Dataset excerpt ::
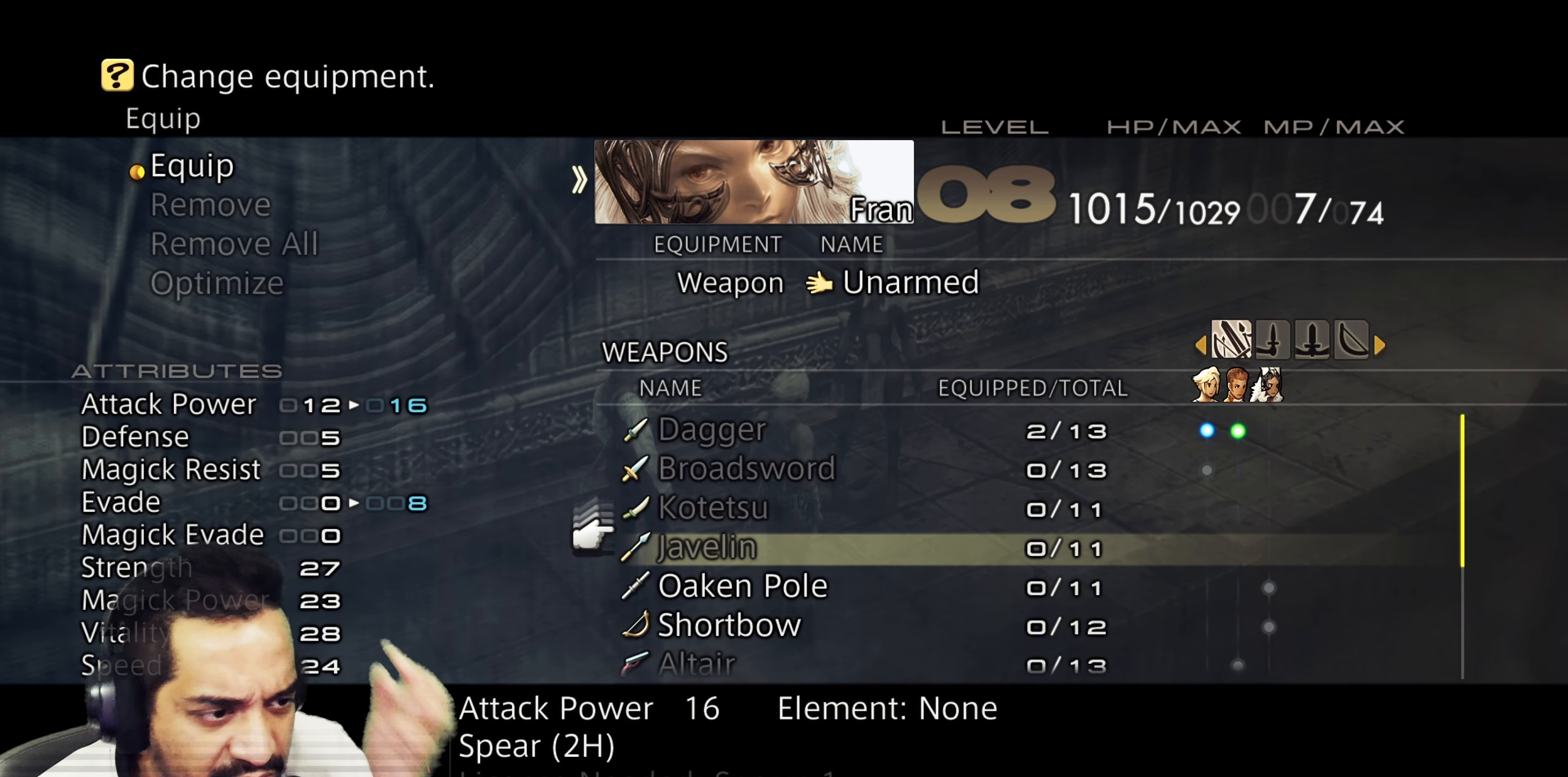
{"buttons": [], "left_stick": "center", "right_stick": "center", "events": [[67, "DPAD_DOWN", "up"]]}
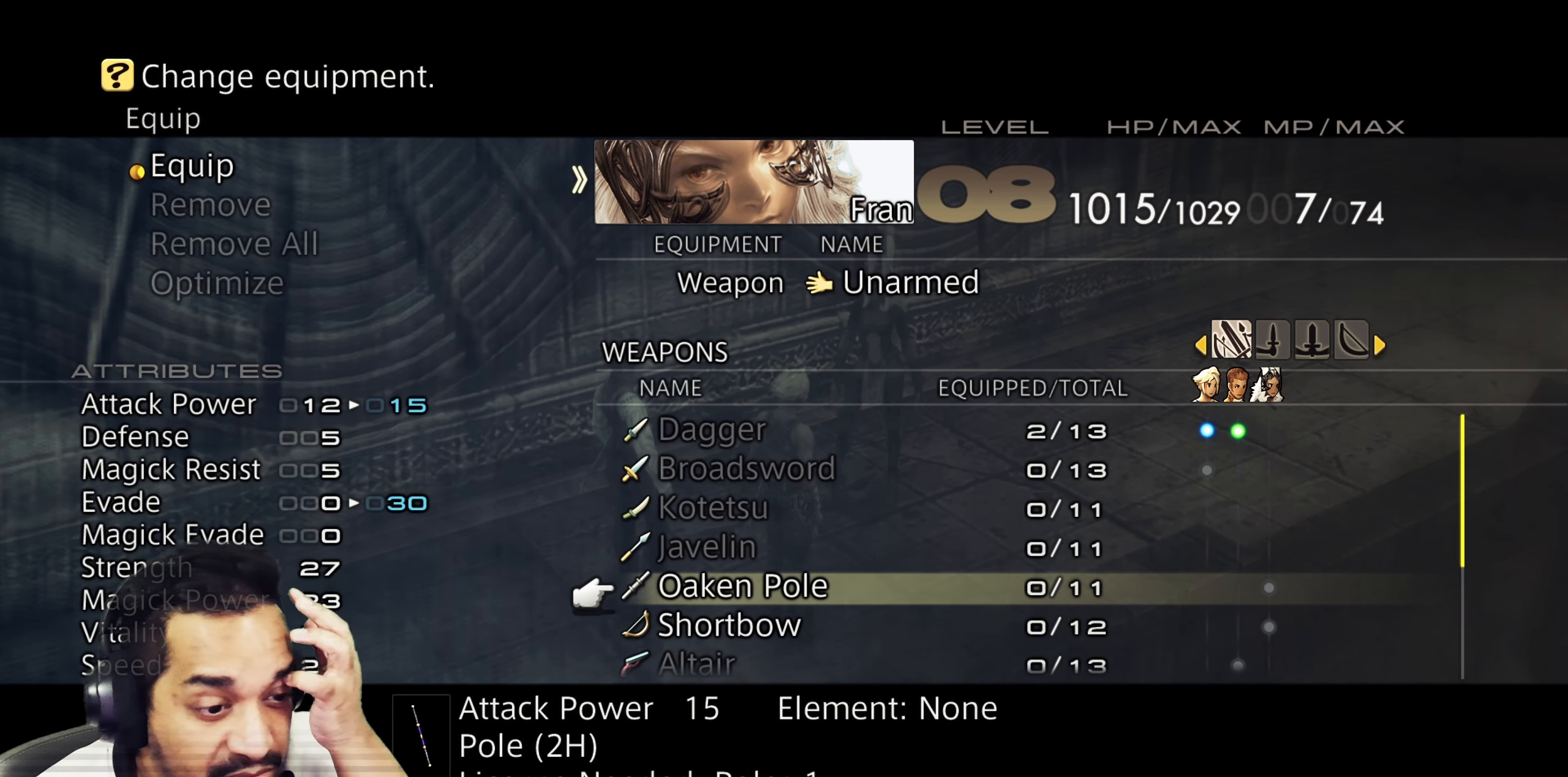
{"buttons": [], "left_stick": "center", "right_stick": "center", "events": []}
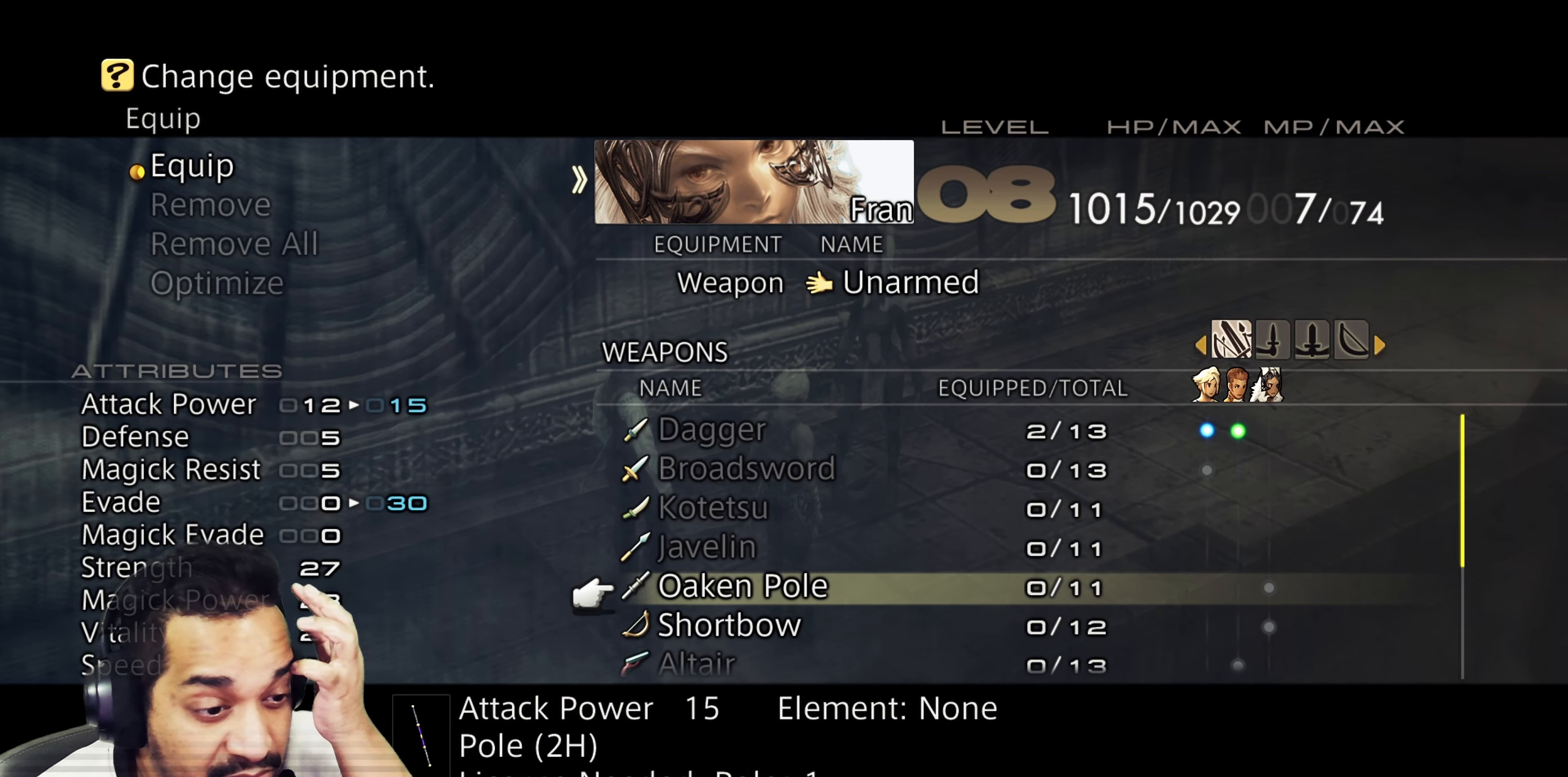
{"buttons": [], "left_stick": "center", "right_stick": "center", "events": []}
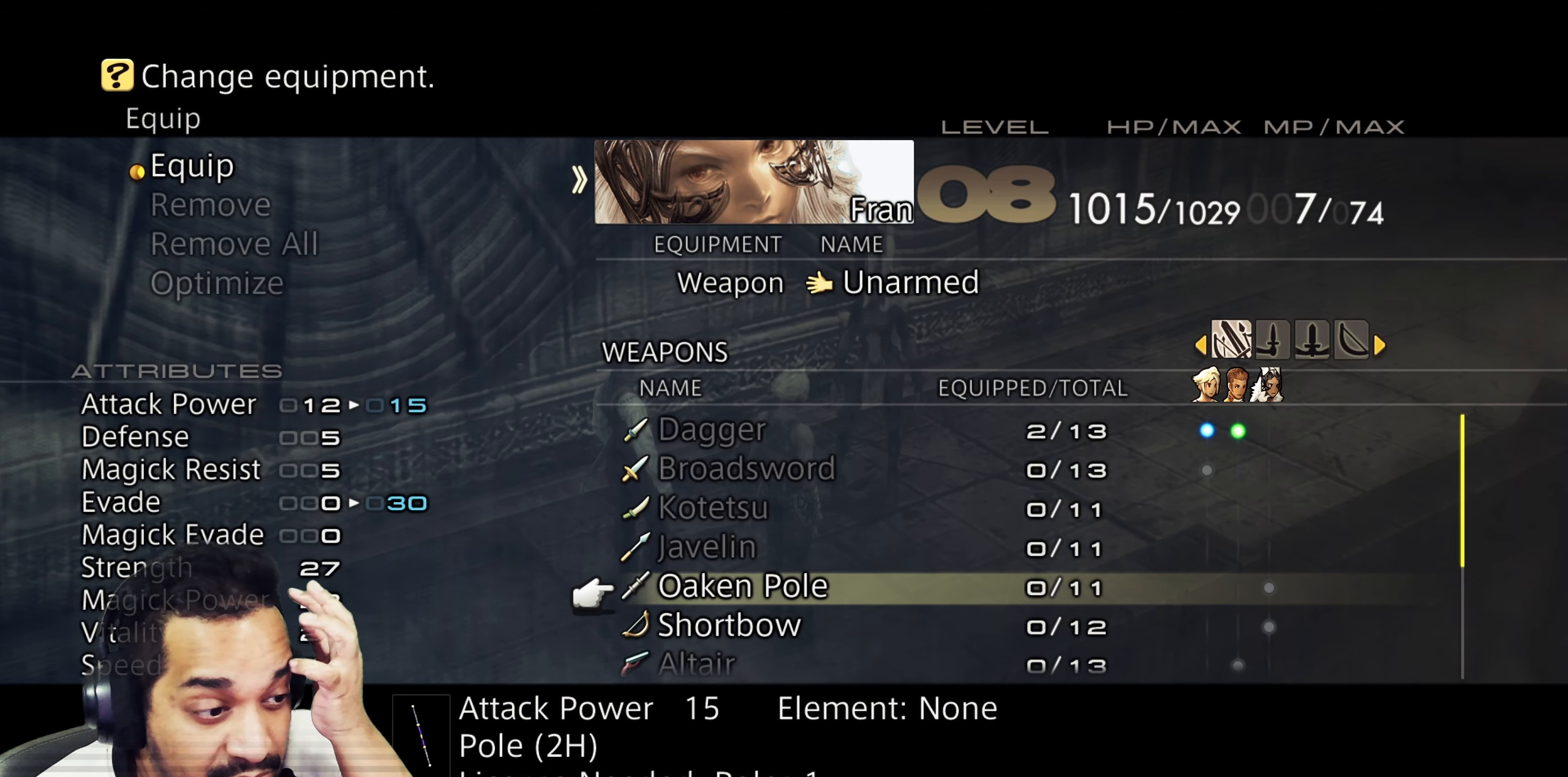
{"buttons": ["DPAD_DOWN"], "left_stick": "center", "right_stick": "center", "events": [[33, "DPAD_DOWN", "down"]]}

The task ::
Could you give all of the data again exactly as written, omitting any pictures?

Exercise solution ::
{"buttons": [], "left_stick": "center", "right_stick": "center", "events": [[67, "DPAD_DOWN", "up"]]}
{"buttons": [], "left_stick": "center", "right_stick": "center", "events": []}
{"buttons": [], "left_stick": "center", "right_stick": "center", "events": []}
{"buttons": ["DPAD_DOWN"], "left_stick": "center", "right_stick": "center", "events": [[33, "DPAD_DOWN", "down"]]}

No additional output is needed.